Phenadoxone

Clinical data
- ATC code: none;

Legal status
- Legal status: AU: S9 (Prohibited substance); BR: Class A1 (Narcotic drugs); CA: Schedule I; DE: Anlage I (Authorized scientific use only); US: Schedule I;

Identifiers
- IUPAC name 6-Morpholin-4-yl-4,4-diphenylheptan-3-one;
- CAS Number: 467-84-5;
- PubChem CID: 10089;
- ChemSpider: 9686;
- UNII: 375W3TA42N;
- KEGG: D12698;
- CompTox Dashboard (EPA): DTXSID70861963 ;
- ECHA InfoCard: 100.006.729

Chemical and physical data
- Formula: C_{23}H_{29}NO_{2}
- Molar mass: 351.490 g·mol^{−1}
- 3D model (JSmol): Interactive image;
- Melting point: 75.5 °C (167.9 °F)
- SMILES O=C(C(c1ccccc1)(c2ccccc2)CC(N3CCOCC3)C)CC;
- InChI InChI=1S/C23H29NO2/c1-3-22(25)23(20-10-6-4-7-11-20,21-12-8-5-9-13-21)18-19(2)24-14-16-26-17-15-24/h4-13,19H,3,14-18H2,1-2H3; Key:LOXCOAXRHYDLOW-UHFFFAOYSA-N;

= Phenadoxone =

Opioid analgesic drug

Phenadoxone (trade names Heptalgin, Morphidone, and Heptazone) is an opioid analgesic of the open chain class (methadone and relatives) invented in Germany by Hoechst in 1947. It is one of a handful of useful synthetic analgesics which were used in the United States for various lengths of time in the 20 or so years after the end of the Second World War but which were withdrawn from the market for various or no known reason and which now are mostly in Schedule I of the United States' Controlled Substances Act of 1970, or (like phenazocine and bezitramide) in Schedule II but not produced or marketed in the US. Others on this list are ketobemidone (Ketogin), dextromoramide (Dimorlin, Palfium and others), phenazocine (Narphen and Prinadol), dipipanone (Diconal, Pipadone and Wellconal), piminodine (Alvodine), propiram (Algeril), anileridine (Leritine) and alphaprodine (Nisentil).

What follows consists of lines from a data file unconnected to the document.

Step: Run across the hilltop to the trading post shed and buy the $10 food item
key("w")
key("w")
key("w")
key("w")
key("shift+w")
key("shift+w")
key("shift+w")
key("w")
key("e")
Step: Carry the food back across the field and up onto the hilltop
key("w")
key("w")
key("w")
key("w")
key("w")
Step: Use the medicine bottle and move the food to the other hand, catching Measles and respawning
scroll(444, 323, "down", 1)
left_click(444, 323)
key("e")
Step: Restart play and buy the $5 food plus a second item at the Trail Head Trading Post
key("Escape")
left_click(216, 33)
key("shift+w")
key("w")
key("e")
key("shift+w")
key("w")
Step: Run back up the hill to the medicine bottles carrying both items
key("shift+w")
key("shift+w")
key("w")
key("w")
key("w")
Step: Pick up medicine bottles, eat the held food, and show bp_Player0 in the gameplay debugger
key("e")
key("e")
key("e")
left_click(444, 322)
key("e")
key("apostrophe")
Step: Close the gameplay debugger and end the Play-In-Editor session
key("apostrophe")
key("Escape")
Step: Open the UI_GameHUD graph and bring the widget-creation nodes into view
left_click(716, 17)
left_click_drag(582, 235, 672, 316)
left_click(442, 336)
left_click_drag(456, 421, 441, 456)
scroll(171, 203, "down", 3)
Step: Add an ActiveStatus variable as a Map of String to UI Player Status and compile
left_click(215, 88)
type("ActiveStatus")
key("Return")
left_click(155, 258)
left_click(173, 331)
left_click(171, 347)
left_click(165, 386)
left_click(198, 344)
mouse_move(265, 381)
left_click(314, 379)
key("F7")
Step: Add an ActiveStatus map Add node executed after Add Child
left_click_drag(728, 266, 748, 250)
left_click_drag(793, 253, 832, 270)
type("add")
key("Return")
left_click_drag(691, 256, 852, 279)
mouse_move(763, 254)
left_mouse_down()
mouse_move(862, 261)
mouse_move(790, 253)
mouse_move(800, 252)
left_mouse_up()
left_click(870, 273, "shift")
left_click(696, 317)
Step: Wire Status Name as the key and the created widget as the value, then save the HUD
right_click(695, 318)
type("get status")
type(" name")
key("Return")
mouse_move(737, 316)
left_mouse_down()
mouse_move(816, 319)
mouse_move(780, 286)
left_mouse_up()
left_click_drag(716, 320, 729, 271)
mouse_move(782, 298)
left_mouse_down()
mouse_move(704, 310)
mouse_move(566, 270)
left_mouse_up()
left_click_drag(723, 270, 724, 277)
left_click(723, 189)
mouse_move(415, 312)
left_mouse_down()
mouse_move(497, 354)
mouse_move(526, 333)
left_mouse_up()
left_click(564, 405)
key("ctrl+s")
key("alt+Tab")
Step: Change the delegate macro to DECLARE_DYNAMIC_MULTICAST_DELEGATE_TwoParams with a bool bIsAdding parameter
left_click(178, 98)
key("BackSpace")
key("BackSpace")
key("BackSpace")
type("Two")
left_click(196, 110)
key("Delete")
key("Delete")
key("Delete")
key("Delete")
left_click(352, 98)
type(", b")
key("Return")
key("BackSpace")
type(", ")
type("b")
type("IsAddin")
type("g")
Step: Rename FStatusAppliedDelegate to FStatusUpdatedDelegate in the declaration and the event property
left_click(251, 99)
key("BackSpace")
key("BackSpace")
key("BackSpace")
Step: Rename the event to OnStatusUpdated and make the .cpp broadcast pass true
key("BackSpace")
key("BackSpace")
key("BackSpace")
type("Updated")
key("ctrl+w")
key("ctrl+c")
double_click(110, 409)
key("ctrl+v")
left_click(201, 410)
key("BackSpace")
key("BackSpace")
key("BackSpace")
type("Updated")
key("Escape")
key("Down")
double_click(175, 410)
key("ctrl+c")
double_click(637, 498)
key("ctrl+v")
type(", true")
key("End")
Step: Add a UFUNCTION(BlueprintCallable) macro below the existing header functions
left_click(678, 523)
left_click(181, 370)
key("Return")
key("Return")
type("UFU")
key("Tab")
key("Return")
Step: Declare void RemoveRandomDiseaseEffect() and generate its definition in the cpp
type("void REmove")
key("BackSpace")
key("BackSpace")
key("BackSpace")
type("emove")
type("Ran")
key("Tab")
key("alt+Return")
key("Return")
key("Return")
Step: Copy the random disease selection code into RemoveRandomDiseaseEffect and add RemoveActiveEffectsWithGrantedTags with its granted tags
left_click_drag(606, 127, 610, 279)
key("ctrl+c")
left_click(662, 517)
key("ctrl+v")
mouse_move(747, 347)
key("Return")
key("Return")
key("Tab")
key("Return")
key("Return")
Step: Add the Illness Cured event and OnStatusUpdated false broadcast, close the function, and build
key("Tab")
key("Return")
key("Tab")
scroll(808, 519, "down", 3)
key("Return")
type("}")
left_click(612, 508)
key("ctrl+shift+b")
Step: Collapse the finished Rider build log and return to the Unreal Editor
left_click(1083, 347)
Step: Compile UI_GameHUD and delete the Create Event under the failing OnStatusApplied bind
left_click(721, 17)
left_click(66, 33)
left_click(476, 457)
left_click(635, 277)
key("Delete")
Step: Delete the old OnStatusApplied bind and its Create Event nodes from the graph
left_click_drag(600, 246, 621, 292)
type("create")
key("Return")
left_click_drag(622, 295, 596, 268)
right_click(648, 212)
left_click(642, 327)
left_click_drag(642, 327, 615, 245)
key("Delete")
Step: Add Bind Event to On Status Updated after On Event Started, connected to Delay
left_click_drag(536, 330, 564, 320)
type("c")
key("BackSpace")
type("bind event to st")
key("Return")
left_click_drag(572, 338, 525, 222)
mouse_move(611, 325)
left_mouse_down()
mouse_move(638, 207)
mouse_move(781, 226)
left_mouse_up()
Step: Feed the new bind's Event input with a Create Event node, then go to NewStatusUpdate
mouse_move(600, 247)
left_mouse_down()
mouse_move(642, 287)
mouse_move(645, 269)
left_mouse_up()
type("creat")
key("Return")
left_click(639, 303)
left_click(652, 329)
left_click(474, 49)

Phenadoxone has a US DEA ACSCN of 9637 and has had a zero annual manufacturing quota under the Controlled Substances Act 1970. Its withdrawal from US distribution prior to the promulgation of said act is a large part of its Schedule I designation; it is, however, used as a legitimate medication in other countries and consumption is increasing worldwide as indicated below.

Phenadoxone is generally considered to be a strong opioid analgesic and is regulated in much the same way as morphine where it is used. The usual starting dose is 10–20 mg and it has a duration of analgesic effect of 1 to 4 hours. Phenadoxone is not used at this time for purposes other than pain relief.

Like its drug subcategory prototype methadone, phenadoxone can be used as the opioid analgesic in Brompton cocktail. Phenadoxone is most used at the current time in Denmark and various countries in eastern Europe.